> **TASK DESCRIPTION**
Which lines run from the line with "их еще можно изготовить с разнооб" through the line with "затем связать их крючком." in the entries below? Print them exactly, both ends included, and nothing more.

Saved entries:
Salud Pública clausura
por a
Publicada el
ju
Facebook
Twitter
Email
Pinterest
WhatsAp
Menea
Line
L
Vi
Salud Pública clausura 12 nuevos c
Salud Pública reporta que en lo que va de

...

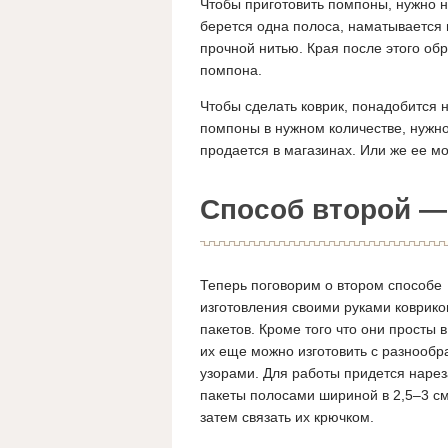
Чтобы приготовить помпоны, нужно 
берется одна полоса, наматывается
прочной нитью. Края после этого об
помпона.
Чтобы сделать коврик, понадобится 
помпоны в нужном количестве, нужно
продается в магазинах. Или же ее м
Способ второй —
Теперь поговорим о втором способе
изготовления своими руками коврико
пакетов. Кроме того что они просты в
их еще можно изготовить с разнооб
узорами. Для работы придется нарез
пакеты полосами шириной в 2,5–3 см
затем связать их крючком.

> **EXERCISE SOLUTION**
их еще можно изготовить с разнооб
узорами. Для работы придется нарез
пакеты полосами шириной в 2,5–3 см
затем связать их крючком.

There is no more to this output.